Multiple states – involving Texas, Arkansas, Colorado, and New York – have passed gold carding laws that exempt physicians with high approval rates from repeated PA needs for the same drug or process. If your physician qualifies for gold carding under your state’s law, ask them to check with your insurer directly.

Conclusion – You are not the only one in this battle!

Prior Authorization delays are a systemic issue – not a personal failure. The method is intentionally complicated, and insurers rely on individual attrition. But with the right details, the right documentation, and persistence, you can and do win these battles. Individuals who advocate for themselves – or have someone advocate on their behalf – persistently notice quick outcomes.

If you are controlling a serious or severe condition, consider connecting with a patient advocacy firm specific to your diagnosis. Groups like the Patient Advocate Foundation offer free case management services that specialize in insurance disputes and can do much of this work alongside you.

Need Help Navigating Prior Authorization?
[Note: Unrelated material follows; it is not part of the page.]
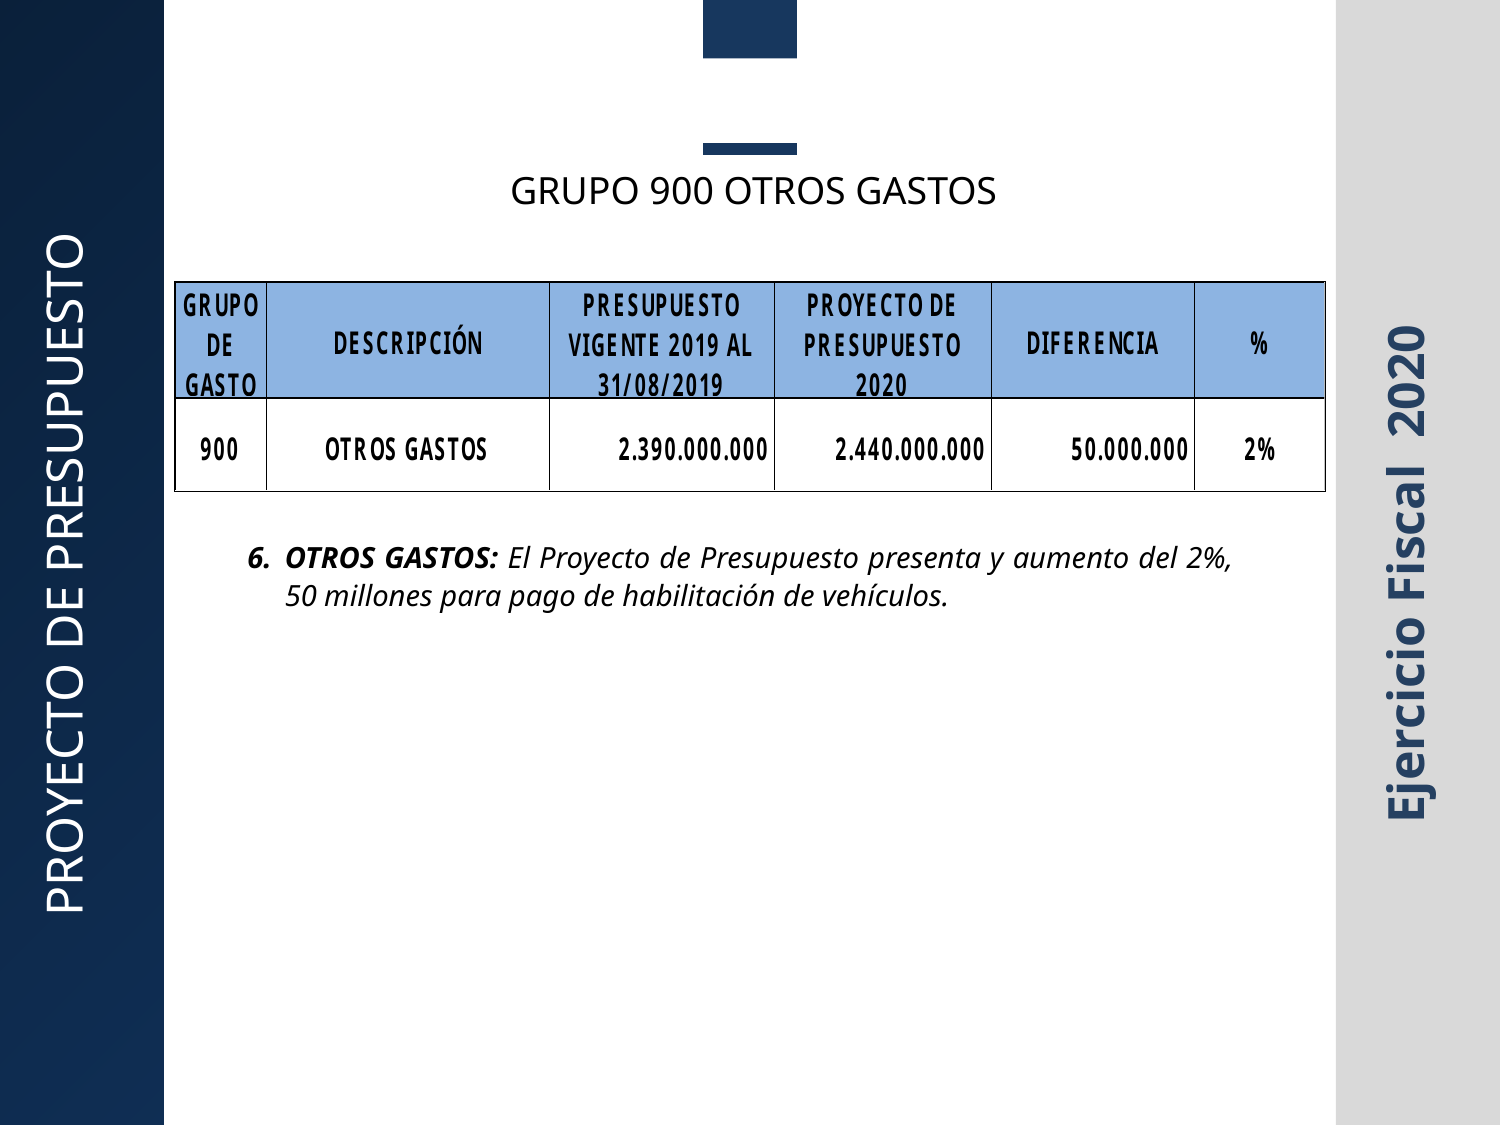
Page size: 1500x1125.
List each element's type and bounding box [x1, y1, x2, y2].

picture [174, 280, 1326, 492]
text_box [0, 0, 1500, 1125]
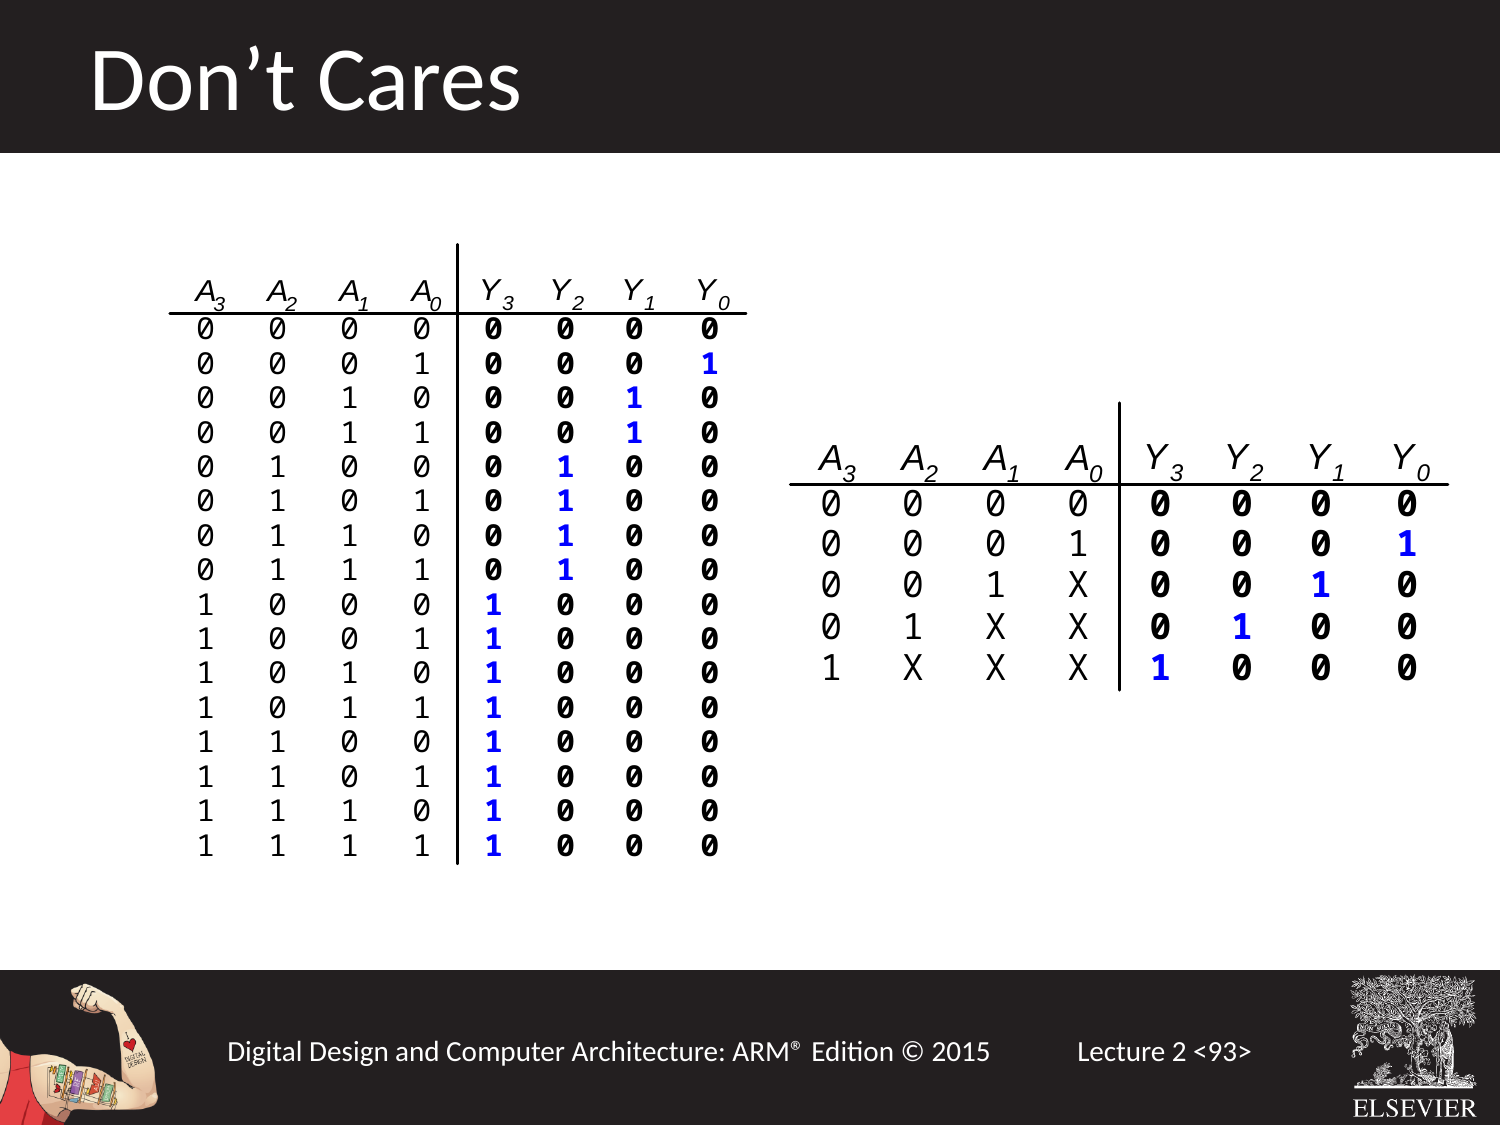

Book us Today!

Healthcare paperwork and insurance approvals can be complex and time-consuming. Our skilled patient advocacy team supports individuals:

  • Know insurance needs.
  • Record prior authorization requests.
  • Prepare supporting documentation.
  • Coordinate with healthcare providers.
  • File appeals and complaints.
  • Access patient assistance programs.

Whether you are facing a medication delay, procedure denial, or insurance challenge, we are here to support you, guiding you through the process. Contact DocVaz today and let us help you get the care you require without unnecessary delays in Medical Billing Services.

FAQ’s

Standard requests can take up to about 15 days, while urgent or expedited requests typically need to be decided within 72 hours.

Yes, you can speed up the process by confirming that all documentation is complete, requesting an expedited review when clinically necessary, and following up daily with both your provider and your insurer.

You must review the denial reason, record an internal appeal, deliver additional clinical documentation, and request an external review if necessary.

An expedited review is a quicker decision method used when waiting for standard feedback could seriously harm your health or delay important procedures.